◆ Problem description
Arrange the records as a two-column CSV with the columns "text" and "answer". Use one row per record, put each field in quotation marks, and replace line breaks with spaces. Start at the beginning of the records, stop after the line containing "As read: 58.6,gal", and leave the pictures out.
Start of Material supplied
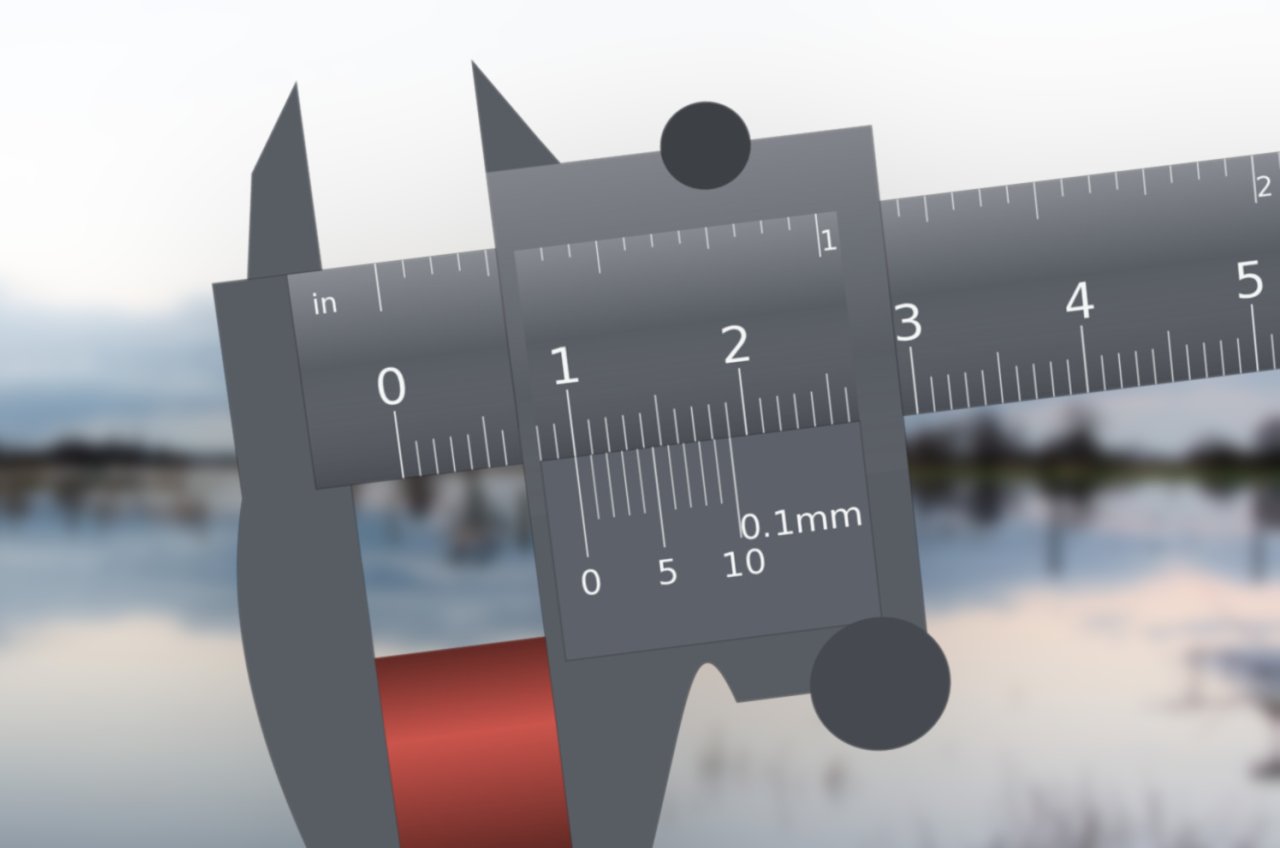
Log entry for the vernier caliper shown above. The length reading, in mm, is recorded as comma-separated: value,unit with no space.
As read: 10.0,mm
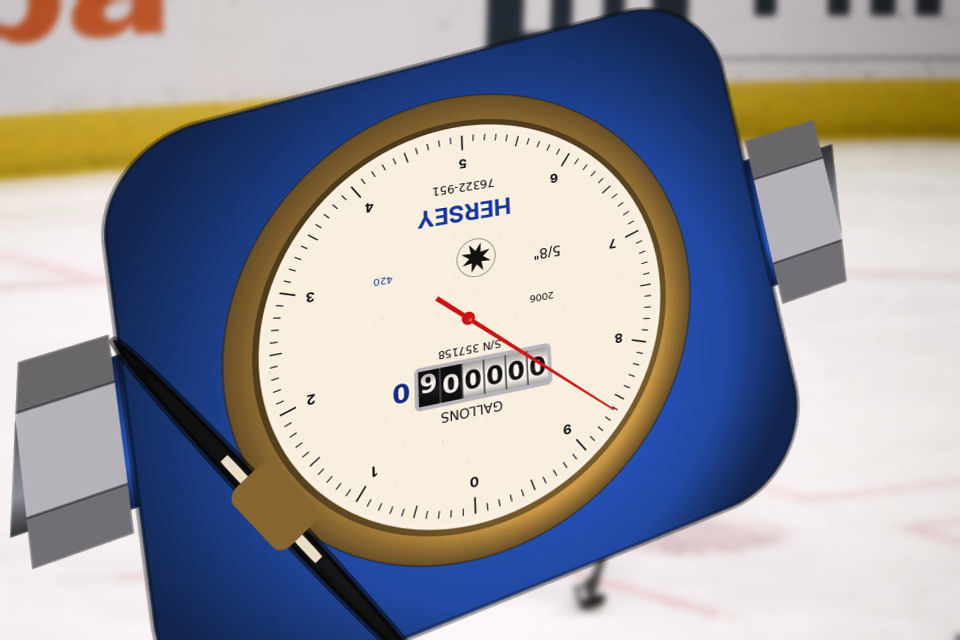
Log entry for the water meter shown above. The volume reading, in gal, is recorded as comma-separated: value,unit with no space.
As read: 58.6,gal
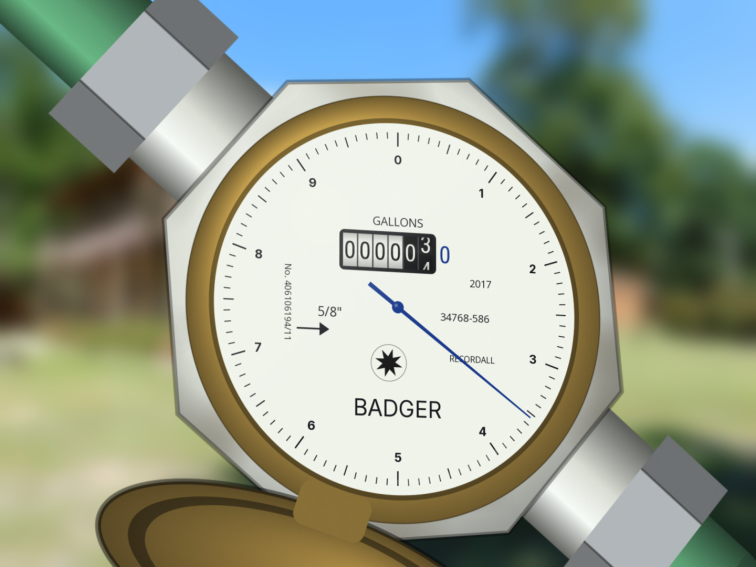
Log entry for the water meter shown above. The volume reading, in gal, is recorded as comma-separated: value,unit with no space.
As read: 33.5,gal
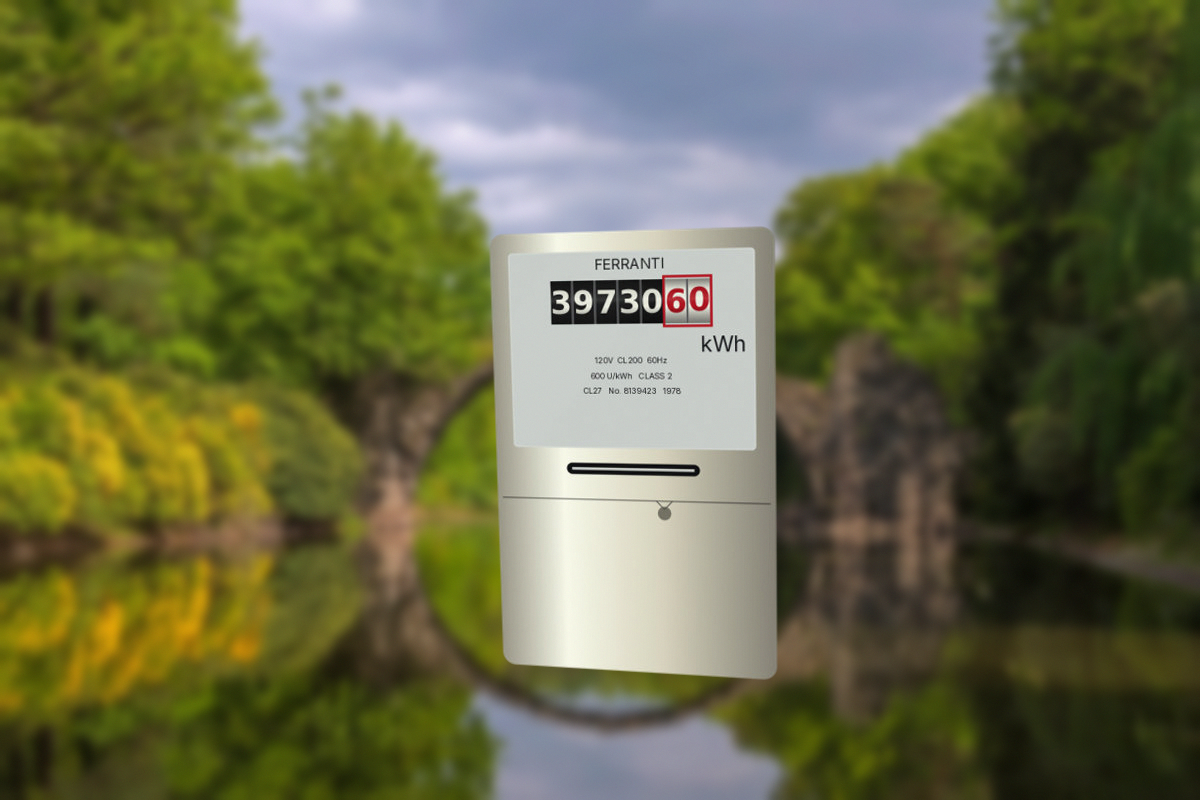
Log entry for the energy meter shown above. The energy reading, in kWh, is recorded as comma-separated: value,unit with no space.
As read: 39730.60,kWh
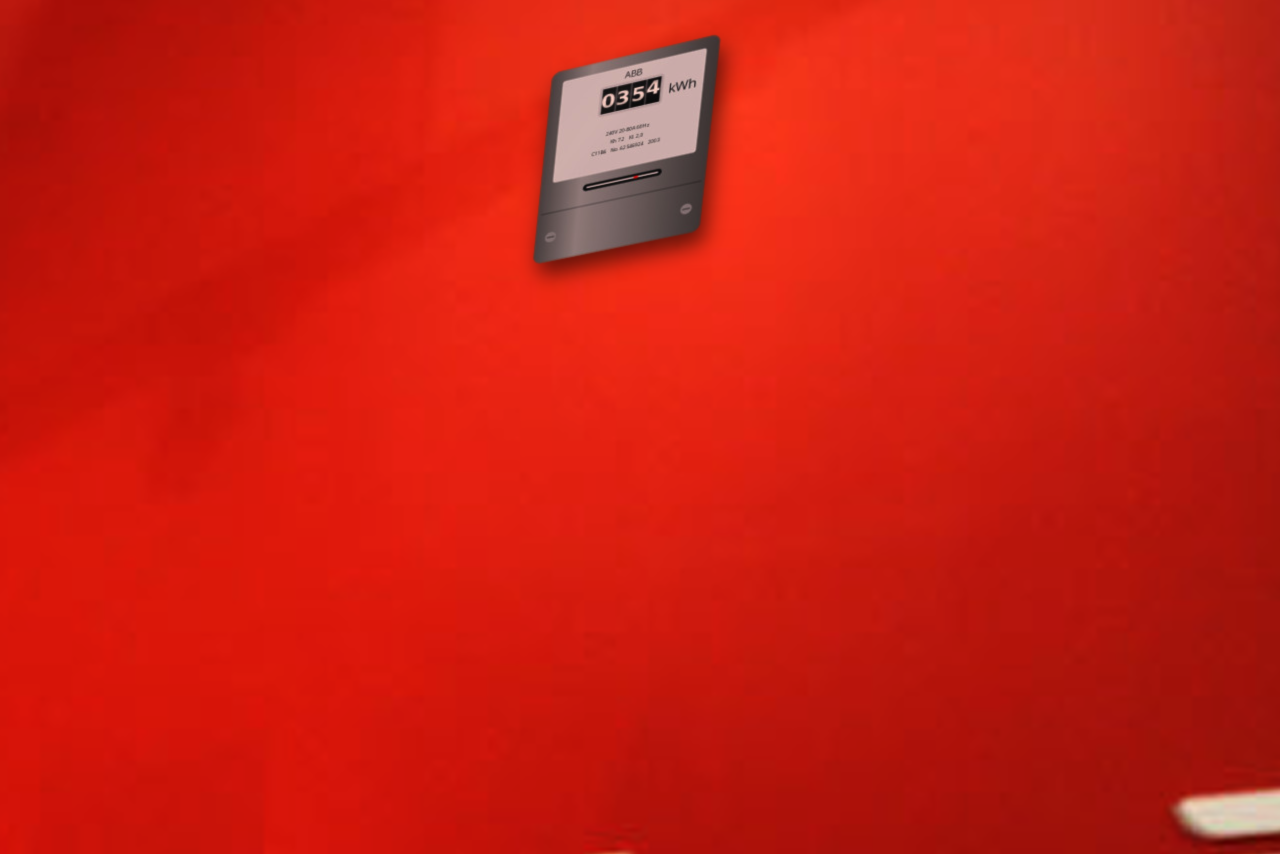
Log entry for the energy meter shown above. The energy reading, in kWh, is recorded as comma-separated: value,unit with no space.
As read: 354,kWh
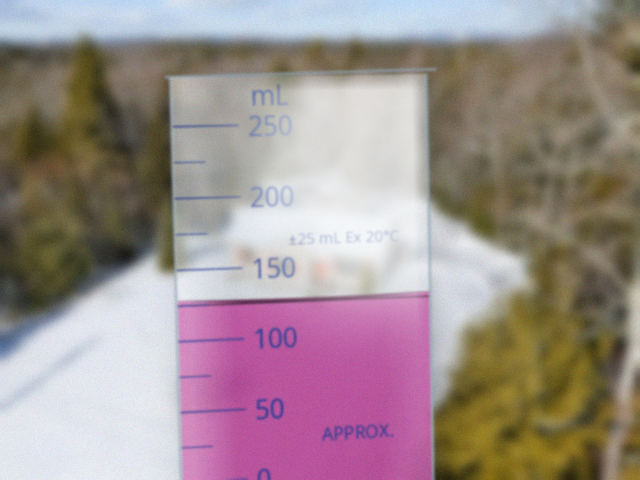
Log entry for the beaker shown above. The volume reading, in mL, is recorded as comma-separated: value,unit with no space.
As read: 125,mL
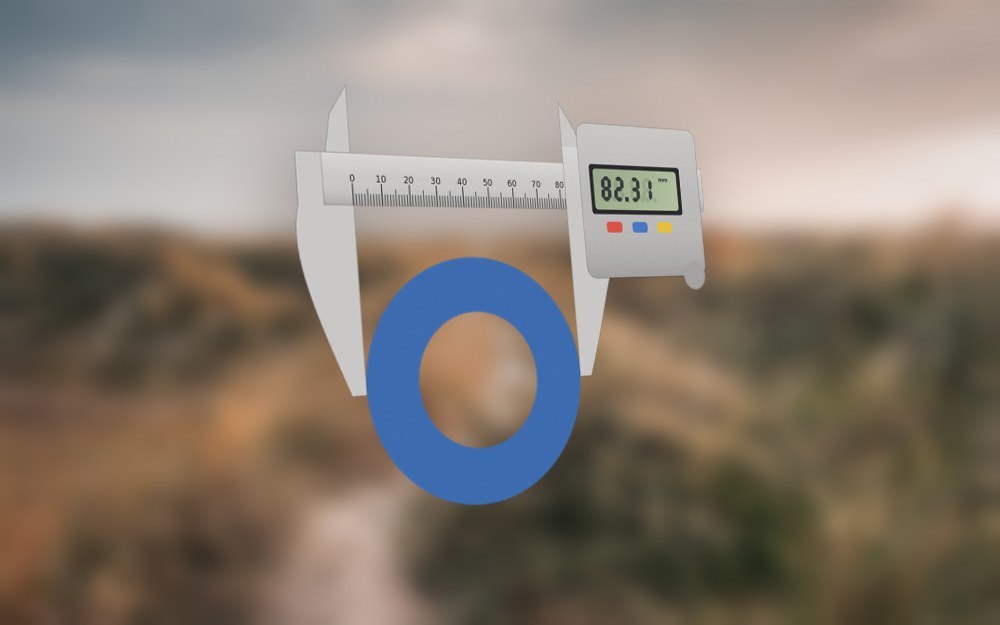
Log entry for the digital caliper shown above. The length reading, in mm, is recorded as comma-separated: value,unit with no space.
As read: 82.31,mm
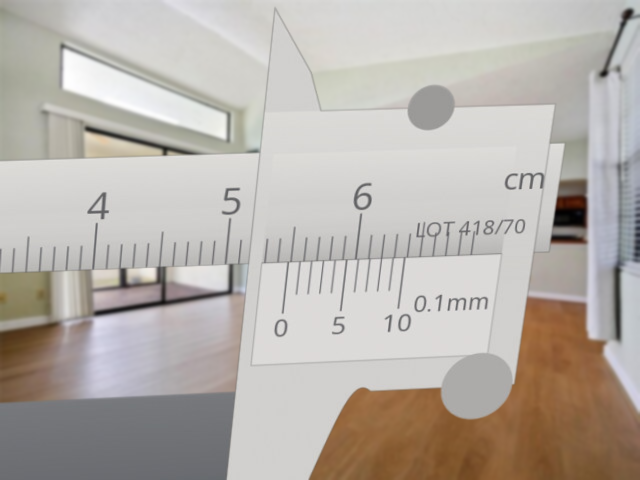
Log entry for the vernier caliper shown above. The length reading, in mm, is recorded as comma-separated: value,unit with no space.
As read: 54.8,mm
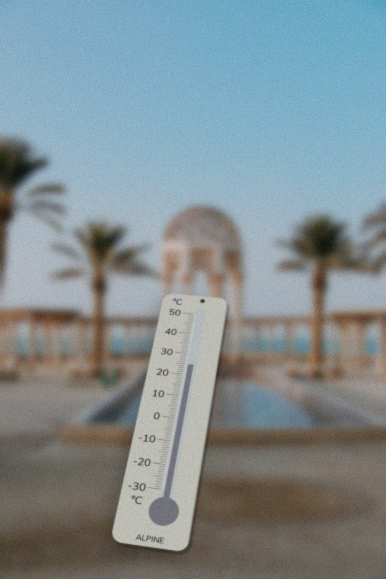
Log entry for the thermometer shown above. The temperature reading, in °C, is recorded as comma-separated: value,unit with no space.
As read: 25,°C
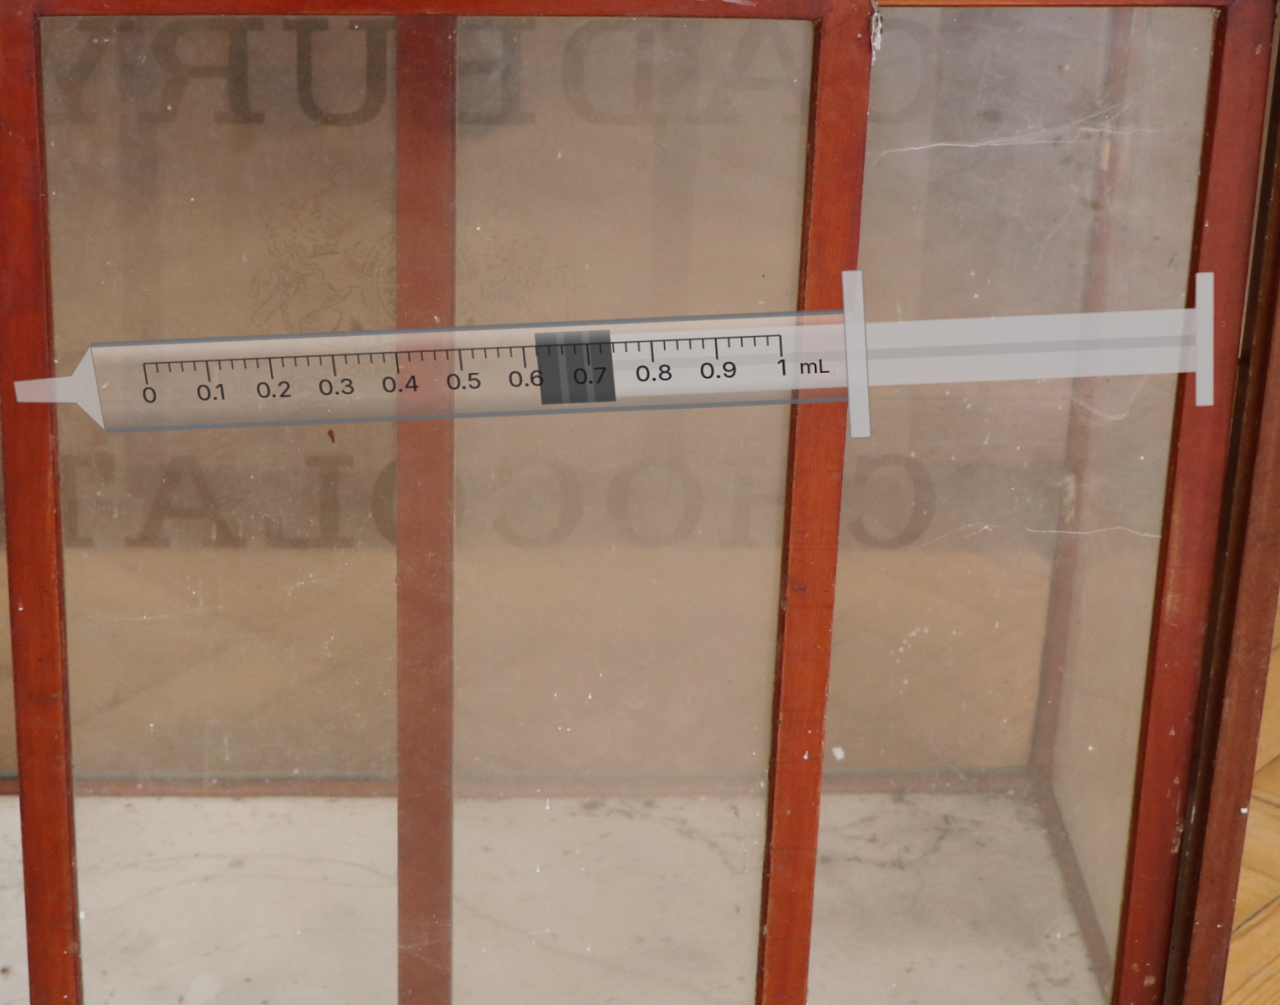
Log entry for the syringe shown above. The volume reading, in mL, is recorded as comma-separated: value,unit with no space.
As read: 0.62,mL
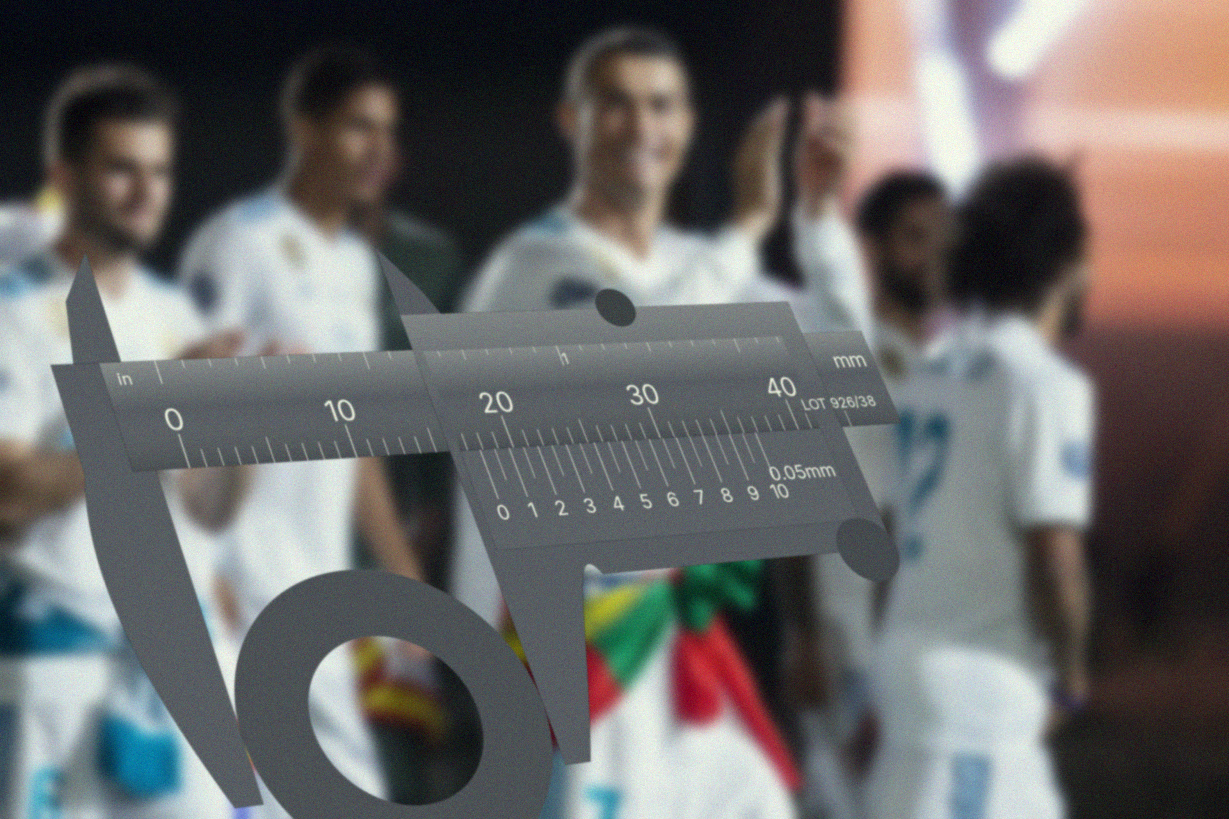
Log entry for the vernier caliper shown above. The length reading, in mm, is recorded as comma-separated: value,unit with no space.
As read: 17.8,mm
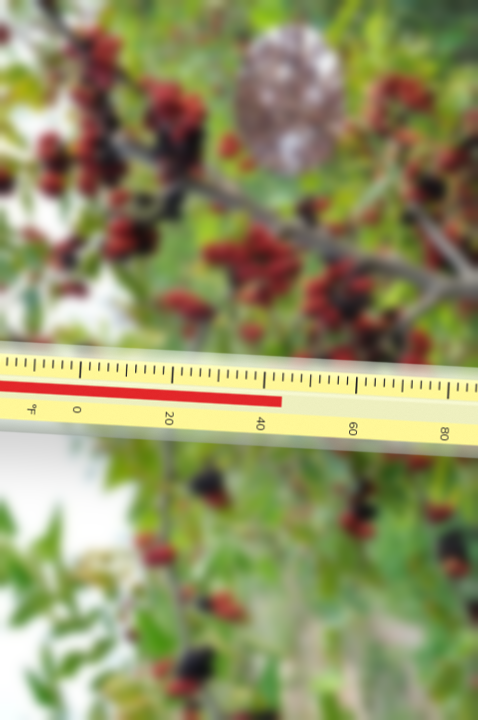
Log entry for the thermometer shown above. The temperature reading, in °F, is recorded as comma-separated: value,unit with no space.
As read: 44,°F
End of Material supplied
◆ Task result
text,answer
"Log entry for the vernier caliper shown above. The length reading, in mm, is recorded as comma-separated: value,unit with no space. As read:","10.0,mm"
"Log entry for the water meter shown above. The volume reading, in gal, is recorded as comma-separated: value,unit with no space. As read:","58.6,gal"